The founder of a Swedish firm aiming to disrupt a global mine explosives business built on Alfred Nobel’s 1860s invention of dynamite believes the industry needs more than incremental improvements to create a sustainable future.
“It needs new technologies and production approaches capable of delivering fundamentally better economics while improving resilience, scalability and investment attractiveness,” Hypex Bio CEO Thomas Gustavsson says.
“Over the past month I have written about explosive resilience and the challenges facing Europe’s commercial explosives industry.
“The response, combined with ongoing discussions across the sector, has reinforced a difficult but increasingly unavoidable conclusion: the industry is facing not only an innovation challenge, but a deeper structural issue around long-term value creation and the availability of aligned capital.”
Gustavsson founded Hypex Bio in 2021 and in 2024 signed a five-year commercial deal with Swedish mining and metals company, Boliden. Scaling of the enterprise is being supported by South Africa’s Omnia Holdings, which paid about US$10 million for 10% of Hypex Bio in 2023 and said its hydrogen peroxide-based explosives could “transform the explosives supply industry”.
Gustavsson says commercial explosives suppliers have operated for decades within a “relatively stable framework”.
“Markets have matured, competition has intensified and products have become increasingly commoditised, often relying on a narrow set of bulk technologies and raw material pathways,” he says.
“As a result, many companies have focused on protecting and growing market share rather than fundamentally rethinking what the industry could become.”
Gustavsson believes while pricing pressure has built the sector hasn’t been strategic about innovation. Sector “infrastructure”, including strict regulatory demands, create high barriers to entry – disproportionately affecting smaller, innovative companies such as his.
“Combined with a limited pool of investors who understand the civil explosives sector and are willing to commit patient, long-term capital, the result is an industry that is operationally strong but strategically constrained,” he says.
“Unlike adjacent sectors such as energy transition, advanced manufacturing or defence-adjacent technologies, civil explosives have not developed a deep financial ecosystem.
“Few investors possess genuine sector expertise and even fewer understand the long investment horizons and infrastructure-heavy nature of the market. Capital allocation therefore tends to be cautious, fragmented and often misaligned with the industry’s transformation needs.
“This has consequences for innovation.
“While innovation continues it is frequently incremental rather than structural, focused on improving existing systems rather than redefining them.

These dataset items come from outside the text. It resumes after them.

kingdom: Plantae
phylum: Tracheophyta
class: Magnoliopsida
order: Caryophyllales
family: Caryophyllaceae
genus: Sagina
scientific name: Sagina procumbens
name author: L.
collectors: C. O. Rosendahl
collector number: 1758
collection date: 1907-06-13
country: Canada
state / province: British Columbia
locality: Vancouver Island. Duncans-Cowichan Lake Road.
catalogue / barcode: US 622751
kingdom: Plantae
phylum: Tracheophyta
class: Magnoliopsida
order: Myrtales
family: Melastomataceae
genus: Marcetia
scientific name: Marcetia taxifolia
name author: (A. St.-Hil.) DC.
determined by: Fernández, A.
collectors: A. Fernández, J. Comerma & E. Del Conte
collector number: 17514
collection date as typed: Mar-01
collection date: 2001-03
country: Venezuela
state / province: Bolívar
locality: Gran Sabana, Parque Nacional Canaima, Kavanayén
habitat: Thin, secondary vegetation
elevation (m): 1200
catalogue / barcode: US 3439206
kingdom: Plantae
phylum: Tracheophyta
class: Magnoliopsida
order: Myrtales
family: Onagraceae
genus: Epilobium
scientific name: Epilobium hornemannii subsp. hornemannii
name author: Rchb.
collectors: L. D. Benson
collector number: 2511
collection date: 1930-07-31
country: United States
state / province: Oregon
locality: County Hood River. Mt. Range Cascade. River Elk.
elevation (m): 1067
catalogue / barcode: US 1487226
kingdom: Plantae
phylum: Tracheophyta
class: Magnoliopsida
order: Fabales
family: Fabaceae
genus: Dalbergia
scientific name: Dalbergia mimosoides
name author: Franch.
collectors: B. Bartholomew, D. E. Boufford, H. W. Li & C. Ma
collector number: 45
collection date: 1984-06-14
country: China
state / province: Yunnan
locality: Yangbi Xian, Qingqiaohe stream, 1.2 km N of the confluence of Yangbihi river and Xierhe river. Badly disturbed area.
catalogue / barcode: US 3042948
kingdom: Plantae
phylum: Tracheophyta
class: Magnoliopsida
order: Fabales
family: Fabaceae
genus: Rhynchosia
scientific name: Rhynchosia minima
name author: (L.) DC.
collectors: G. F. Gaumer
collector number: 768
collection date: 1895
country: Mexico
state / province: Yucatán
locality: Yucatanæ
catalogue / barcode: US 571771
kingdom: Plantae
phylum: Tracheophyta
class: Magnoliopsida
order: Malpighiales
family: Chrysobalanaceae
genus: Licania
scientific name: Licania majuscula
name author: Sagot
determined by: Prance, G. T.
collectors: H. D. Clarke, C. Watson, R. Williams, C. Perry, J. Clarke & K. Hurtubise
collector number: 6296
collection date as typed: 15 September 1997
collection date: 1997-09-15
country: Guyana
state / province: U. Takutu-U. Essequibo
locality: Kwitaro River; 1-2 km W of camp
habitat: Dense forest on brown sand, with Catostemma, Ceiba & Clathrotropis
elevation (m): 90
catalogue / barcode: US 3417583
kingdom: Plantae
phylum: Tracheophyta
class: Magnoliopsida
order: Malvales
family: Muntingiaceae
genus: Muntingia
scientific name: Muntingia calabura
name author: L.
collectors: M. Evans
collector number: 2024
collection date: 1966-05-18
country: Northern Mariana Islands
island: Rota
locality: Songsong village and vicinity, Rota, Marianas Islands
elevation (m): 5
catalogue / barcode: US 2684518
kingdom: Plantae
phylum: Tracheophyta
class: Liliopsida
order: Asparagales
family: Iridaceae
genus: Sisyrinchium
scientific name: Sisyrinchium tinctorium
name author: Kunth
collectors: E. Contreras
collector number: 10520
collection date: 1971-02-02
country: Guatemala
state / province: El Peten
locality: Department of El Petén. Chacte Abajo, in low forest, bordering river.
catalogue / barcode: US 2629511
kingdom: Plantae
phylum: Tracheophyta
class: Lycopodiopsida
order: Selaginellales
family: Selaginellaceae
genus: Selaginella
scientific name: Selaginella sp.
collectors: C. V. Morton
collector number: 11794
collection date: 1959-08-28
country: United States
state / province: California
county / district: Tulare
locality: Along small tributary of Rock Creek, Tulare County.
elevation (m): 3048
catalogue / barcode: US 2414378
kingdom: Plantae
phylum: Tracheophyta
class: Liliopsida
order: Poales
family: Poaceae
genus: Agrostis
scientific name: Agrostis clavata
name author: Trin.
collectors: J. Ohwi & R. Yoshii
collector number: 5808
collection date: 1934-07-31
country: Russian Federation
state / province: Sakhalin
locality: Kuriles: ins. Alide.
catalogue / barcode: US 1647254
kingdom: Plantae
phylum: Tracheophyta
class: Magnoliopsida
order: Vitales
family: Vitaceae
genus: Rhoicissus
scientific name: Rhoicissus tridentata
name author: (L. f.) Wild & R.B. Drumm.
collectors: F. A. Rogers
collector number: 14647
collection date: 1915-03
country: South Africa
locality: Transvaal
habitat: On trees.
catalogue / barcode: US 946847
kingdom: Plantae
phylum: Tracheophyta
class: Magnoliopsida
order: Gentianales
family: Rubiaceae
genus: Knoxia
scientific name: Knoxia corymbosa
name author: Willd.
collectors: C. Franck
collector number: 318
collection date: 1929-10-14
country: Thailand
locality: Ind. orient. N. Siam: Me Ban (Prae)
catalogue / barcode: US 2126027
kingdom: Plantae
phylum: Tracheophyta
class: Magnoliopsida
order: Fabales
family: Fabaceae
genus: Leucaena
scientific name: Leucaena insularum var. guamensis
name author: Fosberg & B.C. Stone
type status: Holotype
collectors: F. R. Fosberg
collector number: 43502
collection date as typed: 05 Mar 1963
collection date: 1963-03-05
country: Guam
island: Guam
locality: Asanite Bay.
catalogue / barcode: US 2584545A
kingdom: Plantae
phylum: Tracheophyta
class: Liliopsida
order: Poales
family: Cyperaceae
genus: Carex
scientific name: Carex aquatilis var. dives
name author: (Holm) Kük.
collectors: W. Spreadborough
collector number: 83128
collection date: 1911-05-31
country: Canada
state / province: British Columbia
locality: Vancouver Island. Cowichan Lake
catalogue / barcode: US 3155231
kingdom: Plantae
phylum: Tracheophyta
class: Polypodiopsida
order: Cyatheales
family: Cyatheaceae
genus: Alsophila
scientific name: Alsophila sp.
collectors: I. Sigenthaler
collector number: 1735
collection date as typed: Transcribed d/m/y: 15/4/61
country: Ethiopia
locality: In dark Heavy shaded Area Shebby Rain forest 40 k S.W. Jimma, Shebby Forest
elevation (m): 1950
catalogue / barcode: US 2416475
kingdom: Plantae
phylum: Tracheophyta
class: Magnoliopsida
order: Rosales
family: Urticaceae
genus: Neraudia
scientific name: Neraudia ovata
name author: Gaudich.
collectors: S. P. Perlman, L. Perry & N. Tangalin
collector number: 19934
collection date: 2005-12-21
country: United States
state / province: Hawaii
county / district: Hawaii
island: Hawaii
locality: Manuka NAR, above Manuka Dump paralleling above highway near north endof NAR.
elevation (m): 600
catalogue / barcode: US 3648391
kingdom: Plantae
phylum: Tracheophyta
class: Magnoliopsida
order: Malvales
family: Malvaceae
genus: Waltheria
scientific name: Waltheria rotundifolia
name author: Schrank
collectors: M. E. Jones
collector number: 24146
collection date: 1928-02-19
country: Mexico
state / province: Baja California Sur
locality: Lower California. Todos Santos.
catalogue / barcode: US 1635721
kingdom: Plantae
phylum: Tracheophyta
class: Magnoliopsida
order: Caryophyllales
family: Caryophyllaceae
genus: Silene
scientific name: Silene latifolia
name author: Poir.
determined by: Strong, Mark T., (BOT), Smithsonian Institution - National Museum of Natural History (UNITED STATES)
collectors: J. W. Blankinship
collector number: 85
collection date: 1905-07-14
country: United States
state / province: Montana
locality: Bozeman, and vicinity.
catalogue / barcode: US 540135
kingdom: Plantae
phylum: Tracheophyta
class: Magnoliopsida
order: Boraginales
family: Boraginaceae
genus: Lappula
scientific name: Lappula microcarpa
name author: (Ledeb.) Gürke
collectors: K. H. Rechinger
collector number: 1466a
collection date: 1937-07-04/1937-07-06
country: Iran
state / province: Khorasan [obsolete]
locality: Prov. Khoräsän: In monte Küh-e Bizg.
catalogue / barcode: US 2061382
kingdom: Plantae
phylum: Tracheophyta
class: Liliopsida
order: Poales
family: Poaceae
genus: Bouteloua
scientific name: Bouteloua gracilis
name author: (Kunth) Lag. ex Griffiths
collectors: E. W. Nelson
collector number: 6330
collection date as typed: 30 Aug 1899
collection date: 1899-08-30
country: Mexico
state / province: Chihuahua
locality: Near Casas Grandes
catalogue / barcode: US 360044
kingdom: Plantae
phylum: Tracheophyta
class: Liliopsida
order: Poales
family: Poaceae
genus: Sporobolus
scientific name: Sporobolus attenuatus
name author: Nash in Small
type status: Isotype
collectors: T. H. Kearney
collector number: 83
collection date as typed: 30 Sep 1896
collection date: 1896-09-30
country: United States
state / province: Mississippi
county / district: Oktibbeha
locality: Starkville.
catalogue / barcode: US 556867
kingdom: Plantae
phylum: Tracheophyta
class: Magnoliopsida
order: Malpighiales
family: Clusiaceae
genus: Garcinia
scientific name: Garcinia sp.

“Yet the challenges facing the industry increasingly require more fundamental change.
“When competition is largely price-driven and innovation remains incremental, industries struggle to generate the surplus value needed to fund meaningful transformation.”
Gustavsson says hydrogen peroxide explosives offer a credible alternative pathway to dominant nitrate-based technologies.
“Combined with efficient, modular and relatively low-capital production systems, this approach has the potential to improve customer economics while supporting a more scalable and investable industry model,” he says.
“Equally important, we see an opportunity to bridge the gap between industrial reality and investor perception by demonstrating pathways to scalable innovation that can attract long-term capital.
“The key question is no longer how far existing models can be stretched, but how much value can be created across the system for customers, investors, and society.
“Those who rely solely on legacy technologies and incremental improvement risk operating within an increasingly constrained model. Those who combine industrial innovation with credible value creation and capital market alignment will define the next phase of the industry.”